Concepts

How Food Embeddings Work

What are embeddings?

An embedding is a numeric vector (a list of numbers) that captures the meaning of a piece of text. Similar meanings produce similar vectors. You can measure how similar two items are by comparing their vectors using cosine similarity.

  • 1.0 = identical meaning
  • 0.8+ = very similar (likely the same dish)
  • 0.5-0.7 = related (same category or cuisine)
  • Below 0.3 = unrelated

Why food needs specialized embeddings

General-purpose embedding models (the kind you'd use for document search or chatbot retrieval) fail on food data in specific ways:

Transliteration blindness

"Murgh" is Hindi for chicken. "Murgh Makhani" and "Butter Chicken" are the same dish. Generic models treat "Murgh" as an unknown token and produce low similarity scores. dish-embed maps transliterations correctly because it was trained on real multilingual menu data.

Noise sensitivity

Real menu data looks like this:

**NEW** 50% OFF Chicken Biryani (Serves 2) [Non-Veg]

A generic model embeds all that noise as part of the meaning. dish-embed strips it before embedding, so this matches "Chicken Biryani" with high confidence.

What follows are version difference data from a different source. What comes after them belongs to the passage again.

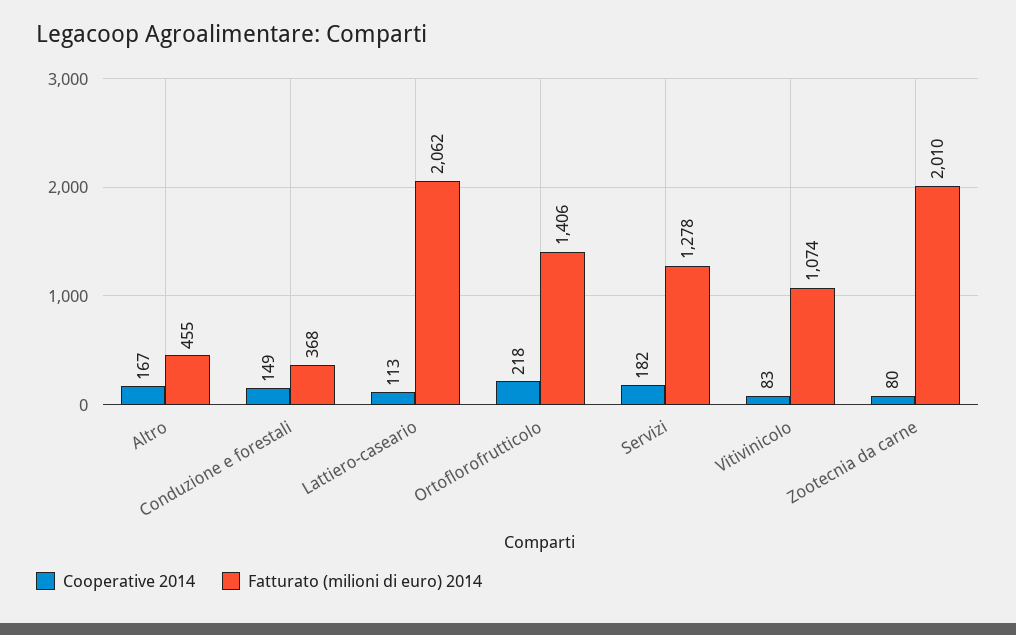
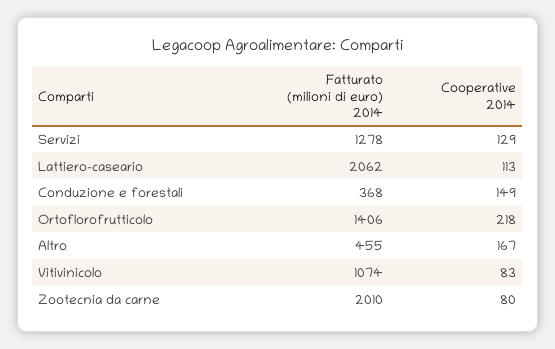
  {
    "Cooperative 2014": {
      "Altro": 167,
      "Conduzione e forestali": 149,
      "Lattiero-caseario": 113,
      "Ortoflorofrutticolo": 218,
-     "Servizi": 182,
+     "Servizi": 129,
      "Vitivinicolo": 83,
      "Zootecnia da carne": 80
    },
    "Fatturato (milioni di euro) 2014": {
      "Altro": 455,
      "Conduzione e forestali": 368,
      "Lattiero-caseario": 2062,
      "Ortoflorofrutticolo": 1406,
      "Servizi": 1278,
      "Vitivinicolo": 1074,
      "Zootecnia da carne": 2010
    }
  }

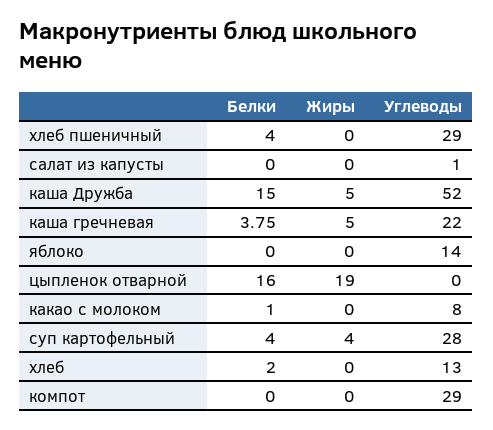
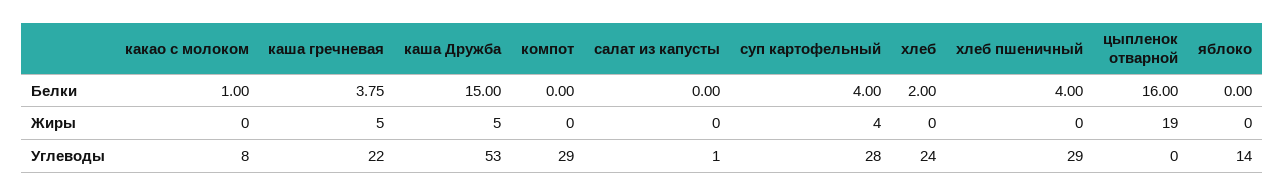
  {
    "Белки": {
      "хлеб пшеничный": 4,
      "салат из капусты": 0,
      "каша Дружба": 15,
      "каша гречневая": 3.75,
      "яблоко": 0,
      "цыпленок отварной": 16,
      "какао с молоком": 1,
      "суп картофельный": 4,
      "хлеб": 2,
      "компот": 0
    },
    "Жиры": {
      "хлеб пшеничный": 0,
      "салат из капусты": 0,
      "каша Дружба": 5,
      "каша гречневая": 5,
      "яблоко": 0,
      "цыпленок отварной": 19,
      "какао с молоком": 0,
      "суп картофельный": 4,
      "хлеб": 0,
      "компот": 0
    },
    "Углеводы": {
      "хлеб пшеничный": 29,
      "салат из капусты": 1,
-     "каша Дружба": 52,
+     "каша Дружба": 53,
      "каша гречневая": 22,
      "яблоко": 14,
      "цыпленок отварной": 0,
      "какао с молоком": 8,
      "суп картофельный": 28,
-     "хлеб": 13,
+     "хлеб": 24,
      "компот": 29
    }
  }

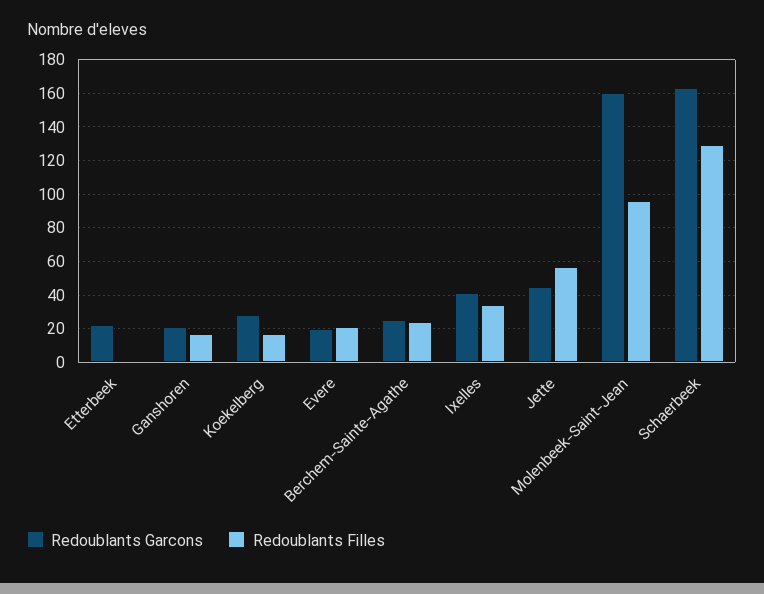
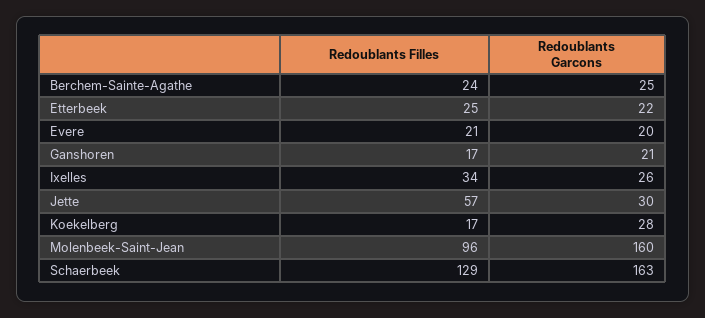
  {
    "Redoublants Garcons": {
      "Etterbeek": 22,
      "Ganshoren": 21,
      "Koekelberg": 28,
      "Evere": 20,
      "Berchem-Sainte-Agathe": 25,
-     "Ixelles": 40,
+     "Ixelles": 26,
-     "Jette": 45,
+     "Jette": 30,
      "Molenbeek-Saint-Jean": 160,
      "Schaerbeek": 163
    },
    "Redoublants Filles": {
-     "Etterbeek": 0,
+     "Etterbeek": 25,
      "Ganshoren": 17,
      "Koekelberg": 17,
      "Evere": 21,
      "Berchem-Sainte-Agathe": 24,
      "Ixelles": 34,
      "Jette": 57,
      "Molenbeek-Saint-Jean": 96,
      "Schaerbeek": 129
    }
  }

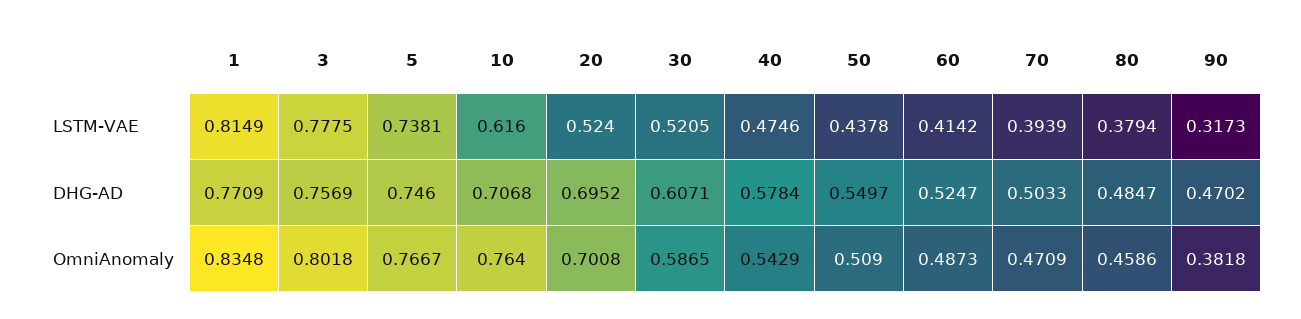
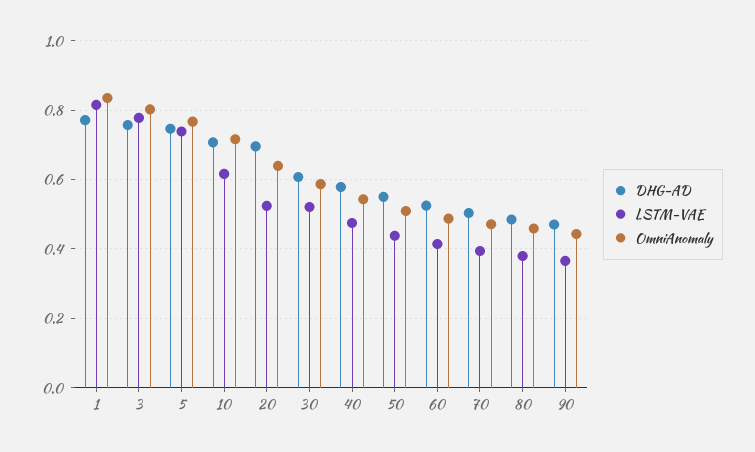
  {
    "LSTM-VAE": {
      "1": 0.8149,
      "3": 0.7775,
      "5": 0.7381,
      "10": 0.616,
      "20": 0.524,
      "30": 0.5205,
      "40": 0.4746,
      "50": 0.4378,
      "60": 0.4142,
      "70": 0.3939,
      "80": 0.3794,
-     "90": 0.3173
+     "90": 0.36
    },
    "DHG-AD": {
      "1": 0.7709,
      "3": 0.7569,
      "5": 0.746,
      "10": 0.7068,
      "20": 0.6952,
      "30": 0.6071,
      "40": 0.5784,
      "50": 0.5497,
      "60": 0.5247,
      "70": 0.5033,
      "80": 0.4847,
      "90": 0.4702
    },
    "OmniAnomaly": {
      "1": 0.8348,
      "3": 0.8018,
      "5": 0.7667,
-     "10": 0.764,
+     "10": 0.72,
-     "20": 0.7008,
+     "20": 0.64,
      "30": 0.5865,
      "40": 0.5429,
      "50": 0.509,
      "60": 0.4873,
      "70": 0.4709,
      "80": 0.4586,
-     "90": 0.3818
+     "90": 0.44
    }
  }

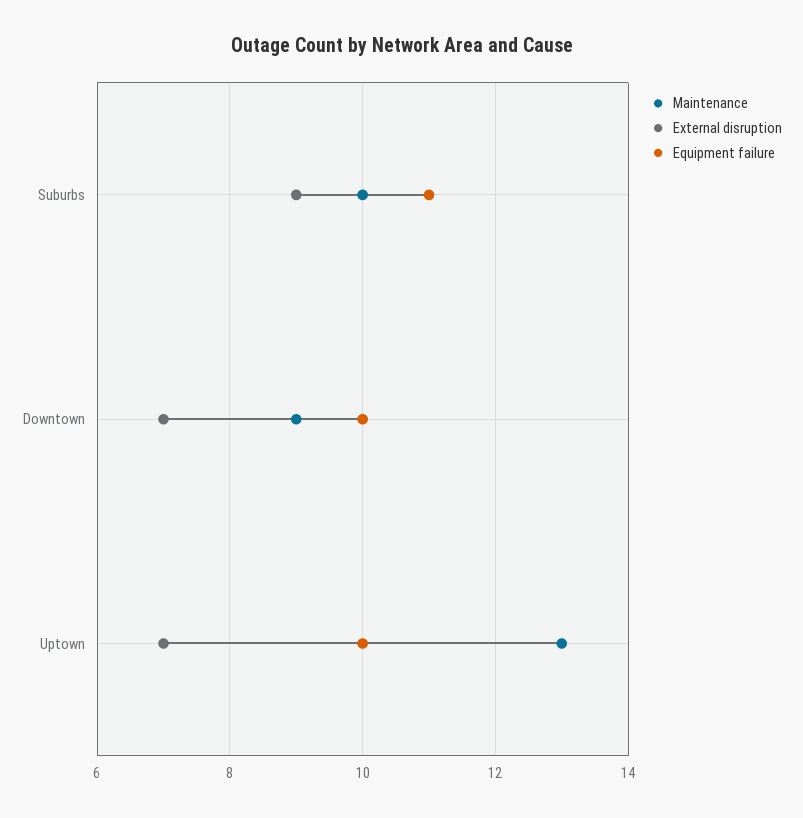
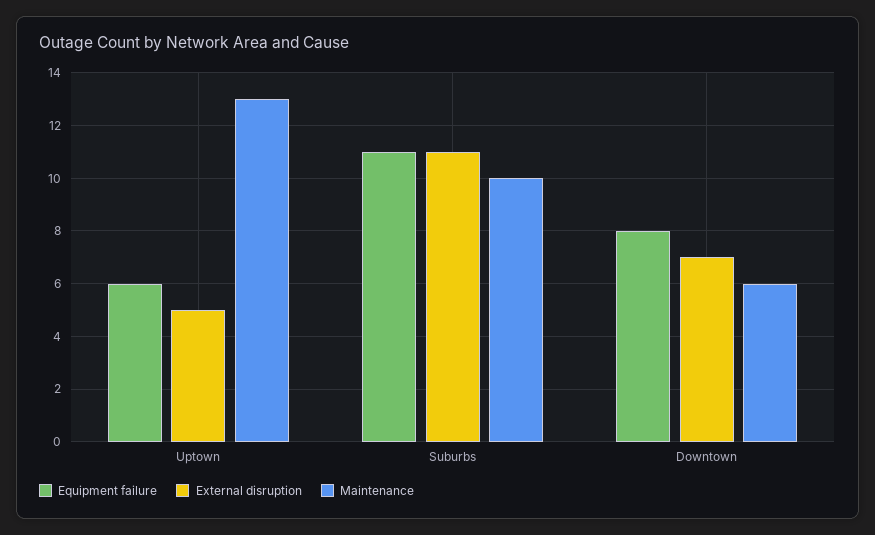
  {
    "Maintenance": {
      "Suburbs": 10,
-     "Downtown": 9,
+     "Downtown": 6,
      "Uptown": 13
    },
    "External disruption": {
-     "Suburbs": 9,
+     "Suburbs": 11,
      "Downtown": 7,
-     "Uptown": 7
+     "Uptown": 5
    },
    "Equipment failure": {
      "Suburbs": 11,
-     "Downtown": 10,
+     "Downtown": 8,
-     "Uptown": 10
+     "Uptown": 6
    }
  }

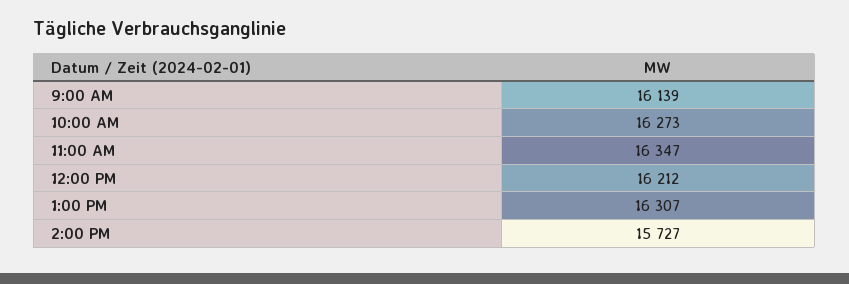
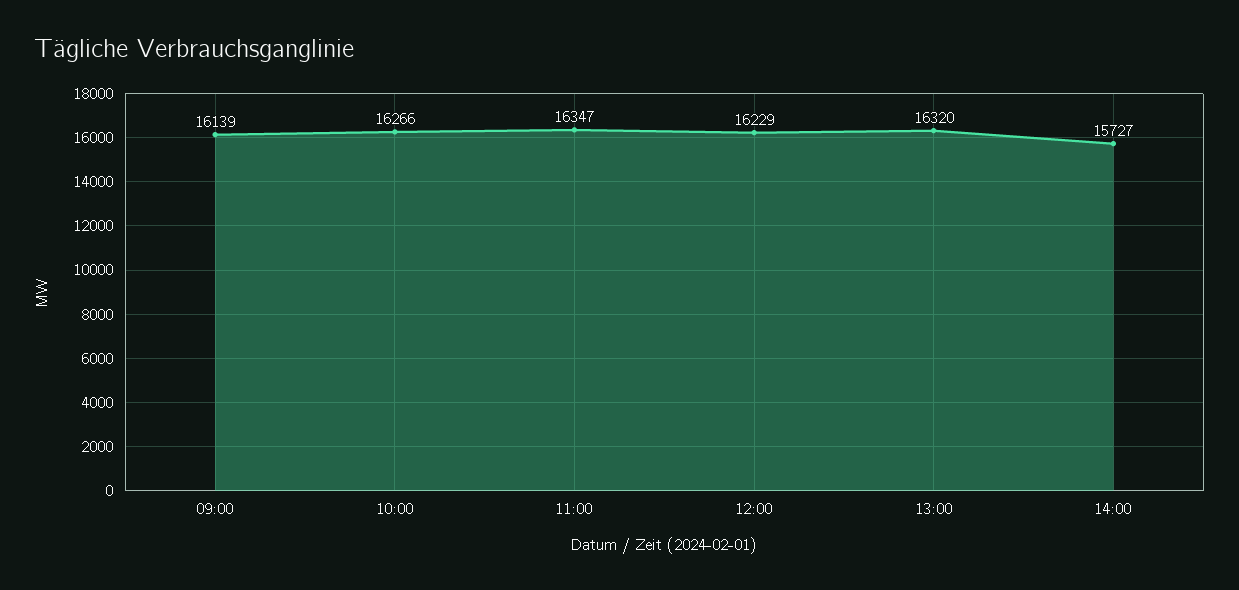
  {
    "9:00 AM": 16139,
-   "10:00 AM": 16273,
+   "10:00 AM": 16266,
    "11:00 AM": 16347,
-   "12:00 PM": 16212,
+   "12:00 PM": 16229,
-   "1:00 PM": 16307,
+   "1:00 PM": 16320,
    "2:00 PM": 15727
  }

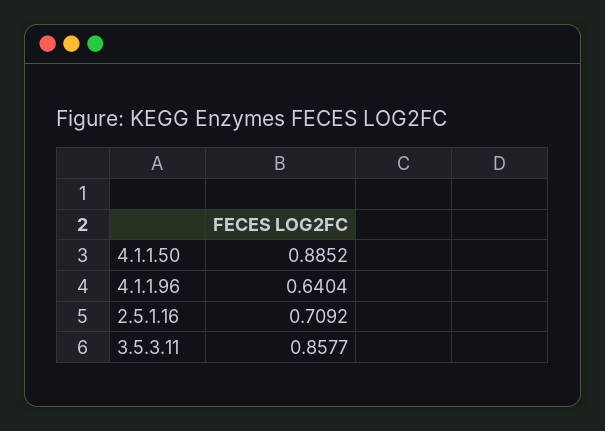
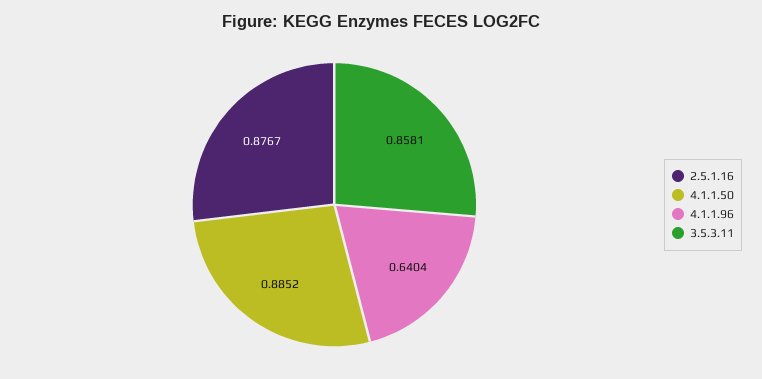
  {
    "4.1.1.50": 0.8852,
    "4.1.1.96": 0.6404,
-   "2.5.1.16": 0.7092,
+   "2.5.1.16": 0.8767,
-   "3.5.3.11": 0.8577
+   "3.5.3.11": 0.8581
  }

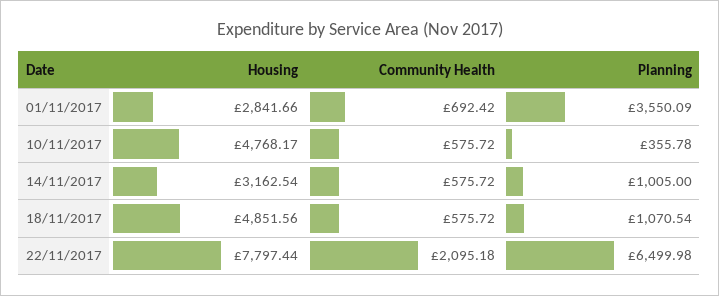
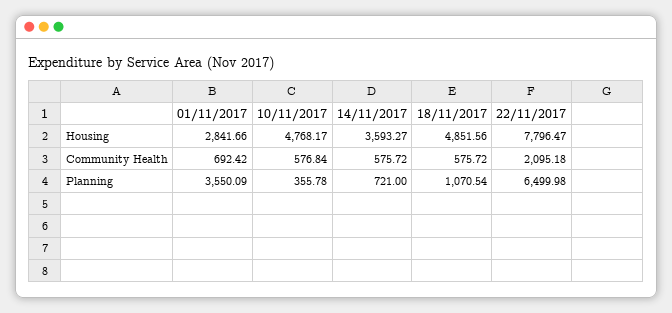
  {
    "Housing": {
      "01/11/2017": 2841.66,
      "10/11/2017": 4768.17,
-     "14/11/2017": 3162.54,
+     "14/11/2017": 3593.27,
      "18/11/2017": 4851.56,
-     "22/11/2017": 7797.44
+     "22/11/2017": 7796.47
    },
    "Community Health": {
      "01/11/2017": 692.42,
-     "10/11/2017": 575.72,
+     "10/11/2017": 576.84,
      "14/11/2017": 575.72,
      "18/11/2017": 575.72,
      "22/11/2017": 2095.18
    },
    "Planning": {
      "01/11/2017": 3550.09,
      "10/11/2017": 355.78,
-     "14/11/2017": 1005,
+     "14/11/2017": 721,
      "18/11/2017": 1070.54,
      "22/11/2017": 6499.98
    }
  }

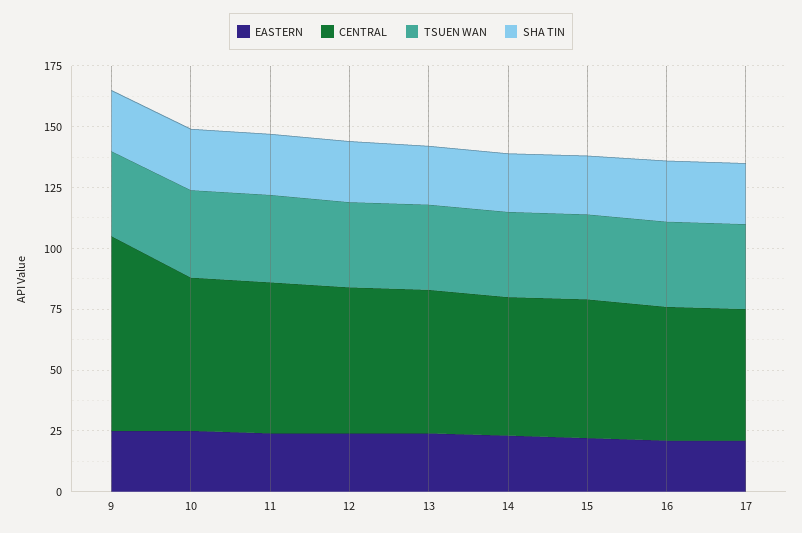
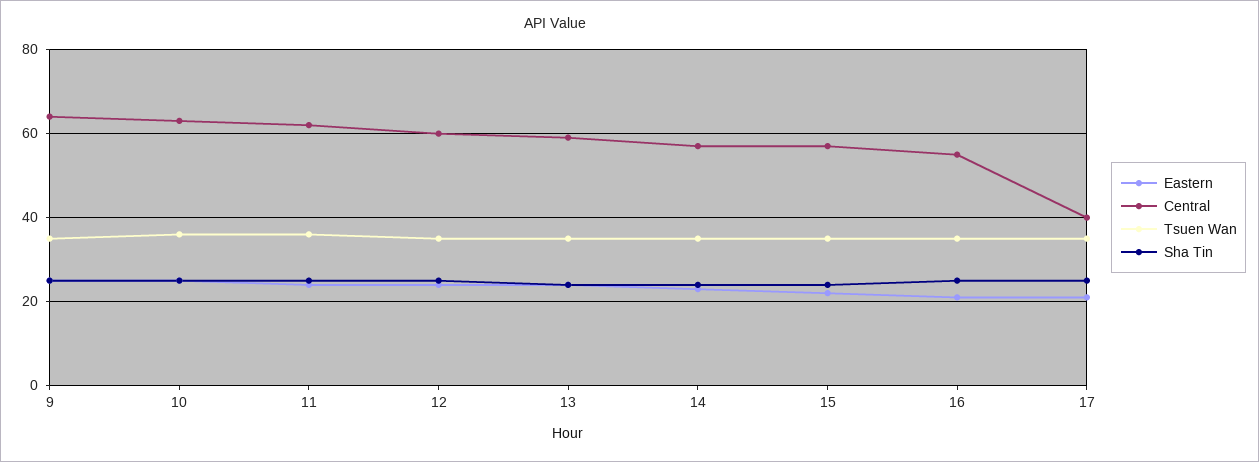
  {
    "EASTERN": {
      "9": 25,
      "10": 25,
      "11": 25,
      "12": 25,
      "13": 25,
      "14": 25,
      "15": 20,
      "16": 20,
      "17": 20
    },
    "CENTRAL": {
-     "9": 80,
+     "9": 65,
      "10": 65,
      "11": 60,
      "12": 60,
      "13": 60,
      "14": 55,
      "15": 55,
      "16": 55,
-     "17": 55
+     "17": 40
    },
    "TSUEN WAN": {
      "9": 35,
      "10": 35,
      "11": 35,
      "12": 35,
      "13": 35,
      "14": 35,
      "15": 35,
      "16": 35,
      "17": 35
    },
    "SHA TIN": {
      "9": 25,
      "10": 25,
      "11": 25,
      "12": 25,
      "13": 25,
      "14": 25,
      "15": 25,
      "16": 25,
      "17": 25
    }
  }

Cross-lingual understanding

"Pollo Asado" (Spanish), "Grilled Chicken" (English), "Murgh Tandoori" (Hindi) are all grilled chicken preparations. dish-embed produces similar embeddings across 100+ languages because it's built on a multilingual base model and fine-tuned on cross-lingual food pairs.

Dietary signal preservation

Generic models don't know that "Paneer Tikka" is vegetarian and "Chicken Tikka" is not. They see high text overlap and produce high similarity. dish-embed understands that protein differences change the fundamental nature of a dish.

The model

dish-embed is fine-tuned from BAAI/bge-m3, a 568M parameter multilingual model supporting 100+ languages. It's trained on hundreds of thousands of curated food item pairs from real restaurant menus worldwide, covering Indian, East Asian, Southeast Asian, Middle Eastern, European, Latin American, and American cuisines.

The training process teaches the model food-specific knowledge:

  • Which items are the same dish under different names
  • Which items are related but distinct (Butter Chicken vs Dal Makhani)
  • Cross-lingual equivalences
  • Cuisine and category relationships

Using embeddings directly

If you want to store embeddings in your own vector database for custom search or clustering:

resp = requests.post(f"{BASE}/embed", headers=headers,
    json={"items": ["Chicken Biryani", "Murgh Biryani", "Veg Pulao"], "dimension": 384})

embeddings = resp.json()["embeddings"]
# Each embedding is a list of 384 floats
# Store in Pinecone, Weaviate, pgvector, FAISS, etc.

You can choose your embedding dimension (128, 256, or 384) depending on your quality and storage requirements. See Matryoshka Dimensions for trade-offs.